Mr. Messahel and the ministers for Foreign Affairs of Mali, Niger, and Mauritania met yesterday with U.S. State Department’s Coordinator for Counterterrorism Daniel Benjamin, U.S. Assistant Secretary of State for Near Eastern Affairs Jeffrey D. Feltman, and U.S. Assistant Secretary of State for African Affairs Johnnie Carson, as well as with officials from the U.S. Agency for International Development (USAID) and the U.S. State Department’s Bureau of International Narcotics and Law Enforcement Affairs.
The representatives of the countries of the Sahel zone also held working sessions with Deputy Assistant Secretary for Africa in the Office of the Secretary of Defense Vicky Huddleston and the representatives of, respectively, the Chairman of the U.S. Joint Chiefs of Staff, AFRICOM, and the Department of Defense’s Office for Counterterrorism, and U.S. Deputy Assistant Attorney General Bruce Schwartz.
The agenda of the meetings included security situation in the Sahel, training, capacity-building, equipment supply, exchange of information, development, and poverty control.
Speaking about the meetings, Mr. Messahel said the sessions were “lively, rich, interactive and focused on meeting the needs of the countries of the area in terms of security and development.”
In fact, said Mr. Messahel, the conference held in Algiers last September “has produced concrete results, as is shown by this meeting with the United States,” adding that the countries of the Sahel zone are now “viewed by their partners as a grouping of countries able to act as sole interlocutor.”
The minister added that “the Washington meeting is a first because countries that have reached an advanced stage of integration and are organized within a regional structure are now leading, simultaneously and jointly, discussions with their partners on shared concerns.”
The other positive point noted by Mr.
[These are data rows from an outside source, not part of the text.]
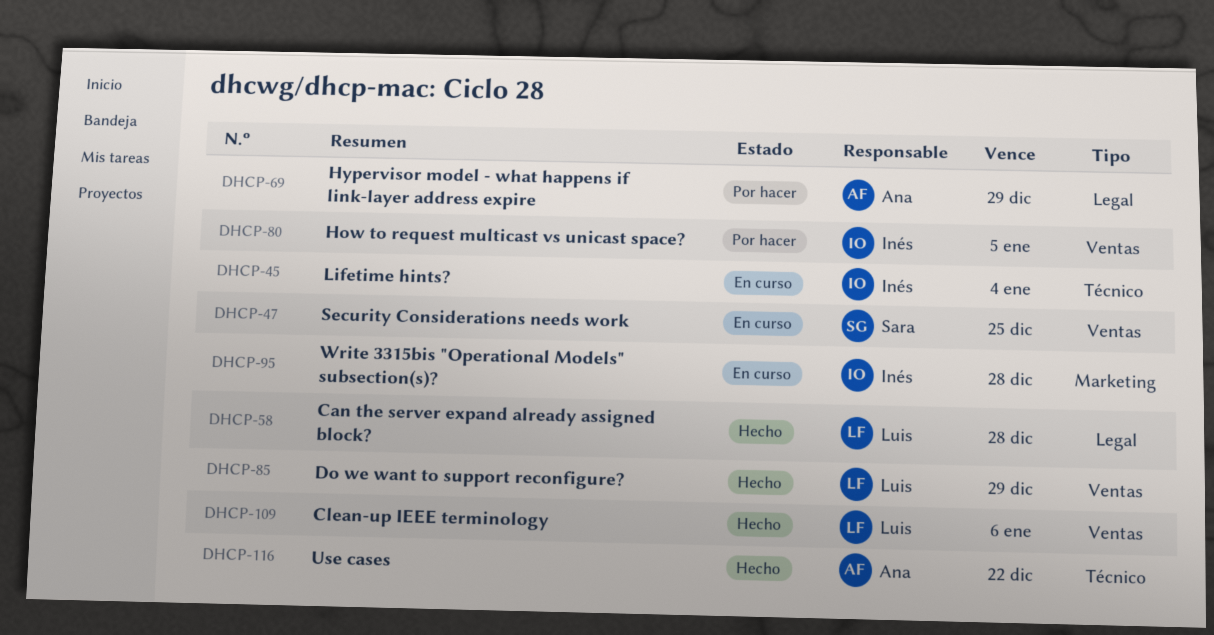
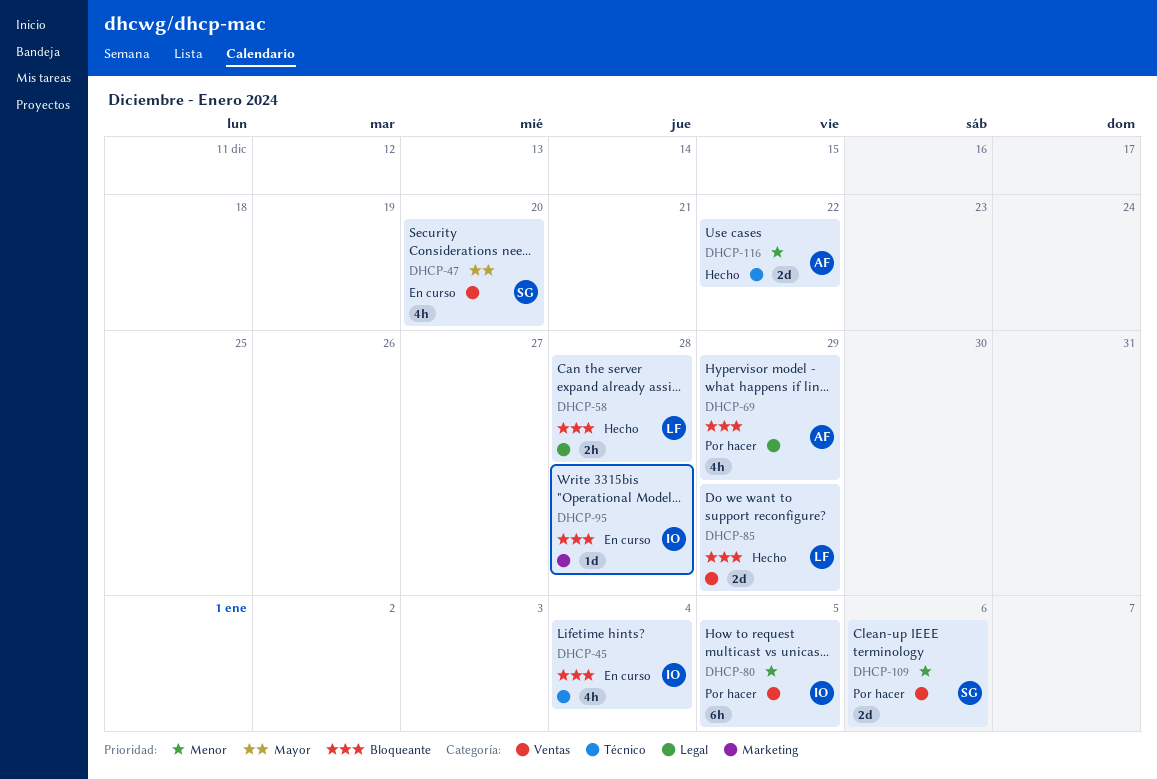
DHCP-47, due: Dec 25 -> Dec 20
DHCP-109, status: Hecho -> Por hacer
DHCP-109, owner: Luis -> Sara

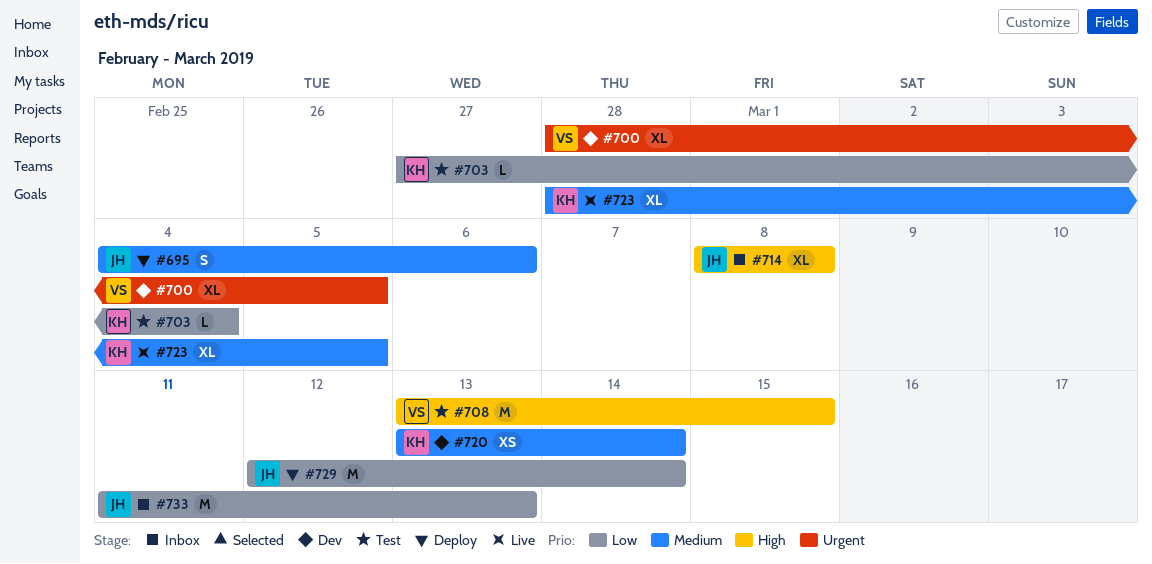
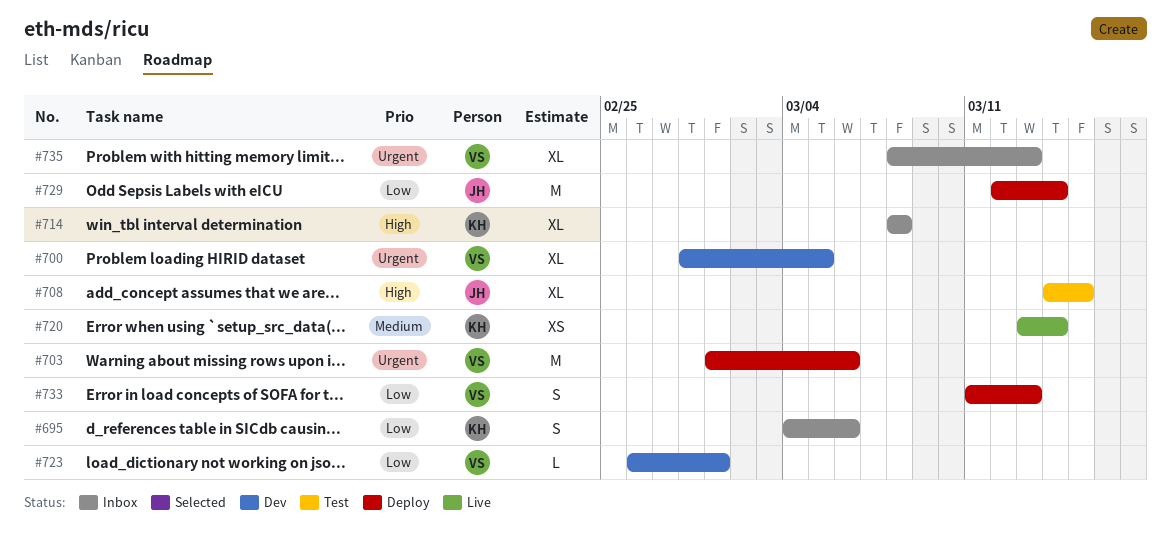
#695, status: Deploy -> Inbox
#695, owner: JH -> KH
#695, priority: Medium -> Low
#703, status: Test -> Deploy
#703, owner: KH -> VS
#703, priority: Low -> Urgent
#703, estimate: L -> M
#703, start: Feb 27 -> Mar 1
#703, due: Mar 4 -> Mar 6
#708, owner: VS -> JH
#708, estimate: M -> XL
#708, start: Mar 13 -> Mar 14
#714, owner: JH -> KH
#720, status: Dev -> Live
#723, status: Live -> Dev
#723, owner: KH -> VS
#723, priority: Medium -> Low
#723, estimate: XL -> L
#723, start: Feb 28 -> Feb 26
#723, due: Mar 5 -> Mar 1
#733, status: Inbox -> Deploy
#733, owner: JH -> VS
#733, estimate: M -> S
#735: none -> present

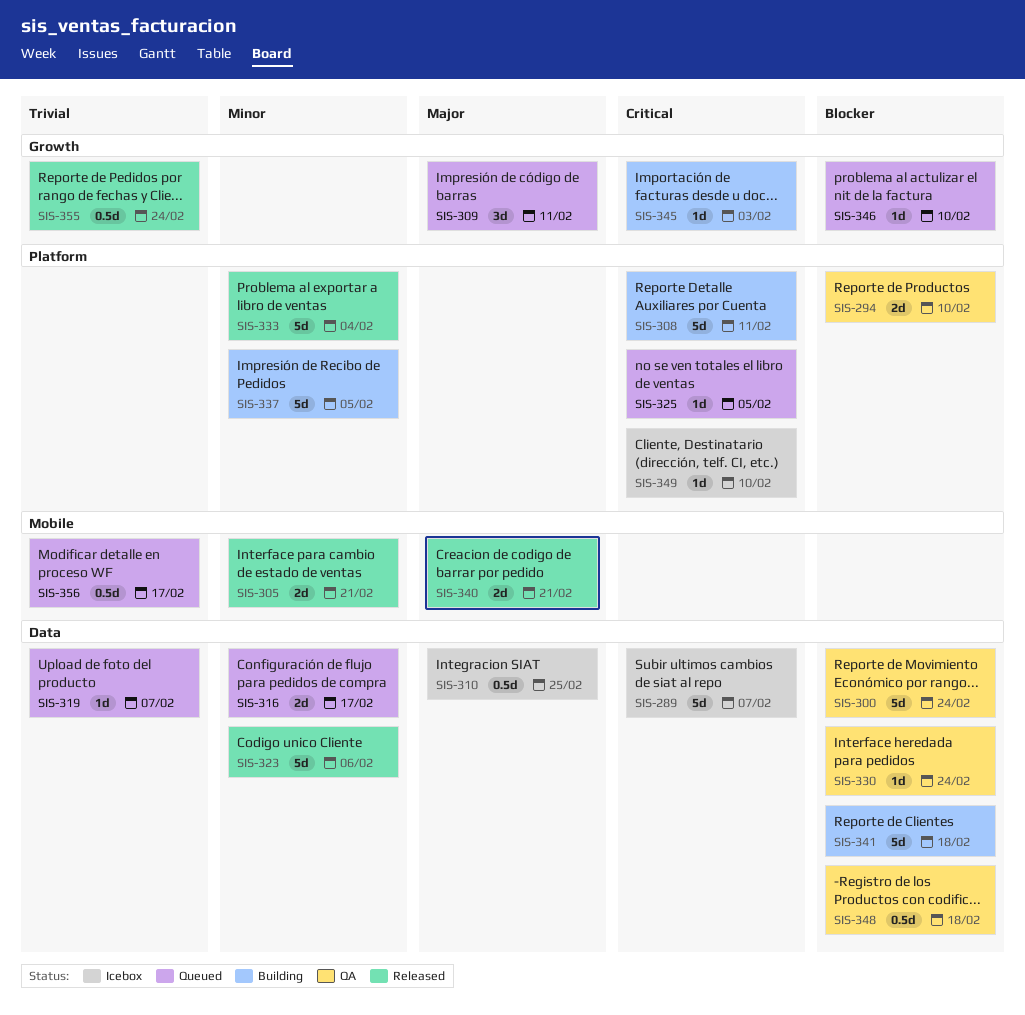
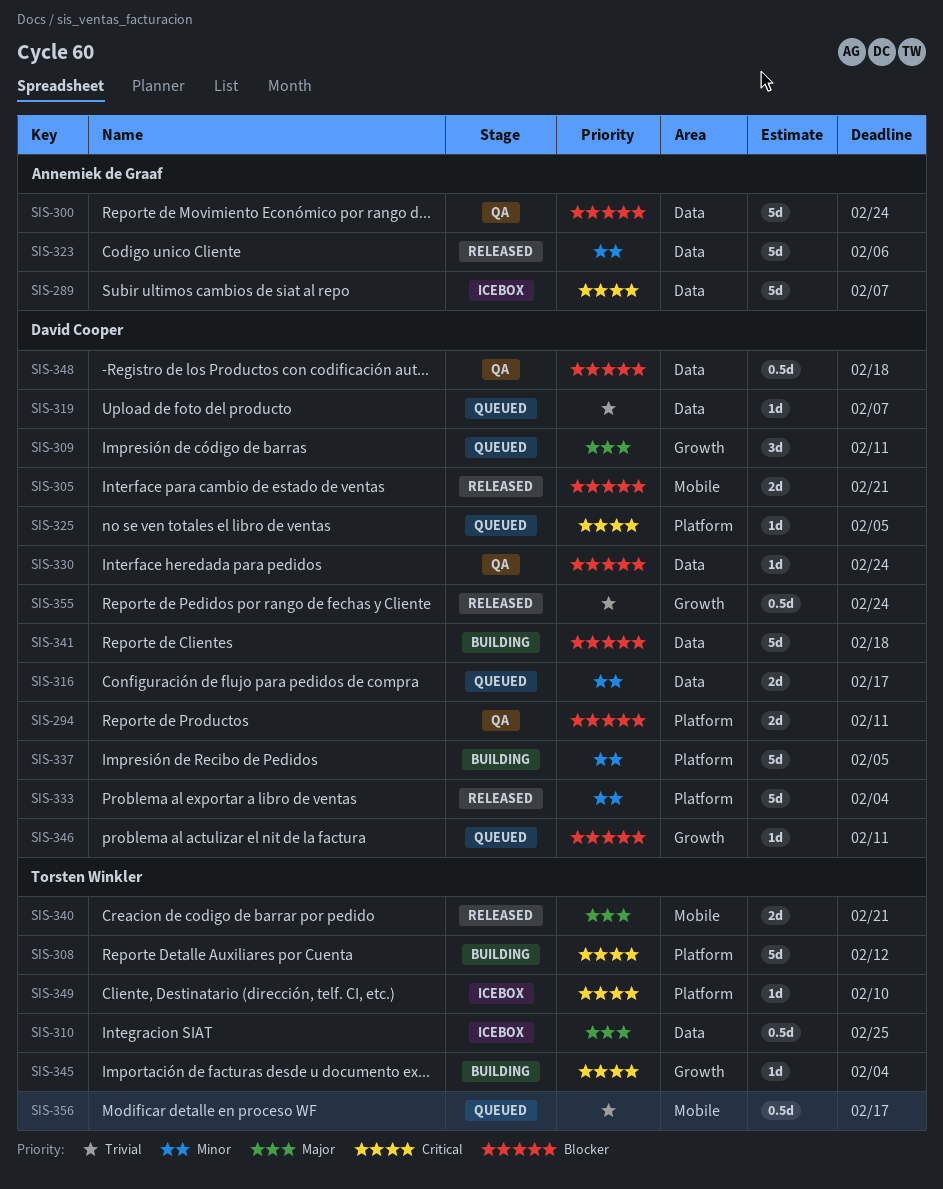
SIS-294, due: Feb 10 -> Feb 11
SIS-305, priority: Minor -> Blocker
SIS-308, due: Feb 11 -> Feb 12
SIS-345, due: Feb 3 -> Feb 4
SIS-346, due: Feb 10 -> Feb 11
Messahel is that perception of the threat, which connects terrorism to transnational organized crime and poverty, is now “definitively understood and shared by the countries of the region and their partners.”
Consequently, said the minister, the Washington meeting is “a new qualitative step in the implementation of the partnership, as envisioned in Algiers last September, since, having established the shared guiding principles for a single political approach, we are now holding discussions on specific cooperation areas that are more focused and more concrete.”
Moreover, he said, “the American partner has reiterated its respect of the principle of appropriation of the fundamental issues of security and development and has expressed its availability and willingness to support the collective efforts of the countries of the region.”
Mr. Messahel also called the meeting “a stage in the construction process of a partnership that is part of UN-led global strategies for combating terrorism, transnational organized crime and poverty.”
The agenda of the second day of the high-level multilateral discussions involving the U.S. government and the countries of the Sahel zone include a meeting between the Algerian delegation and the ministers for Foreign Affairs of Mali, Niger and Mauritania, on the one hand, and President Obama’s advisor for counterterrorism and national security John Brennan, on the other.
They will also hold a working session at the Center for Strategic and International Studies (CSIS), one of the best-known think tanks in the area of U.S. foreign policy.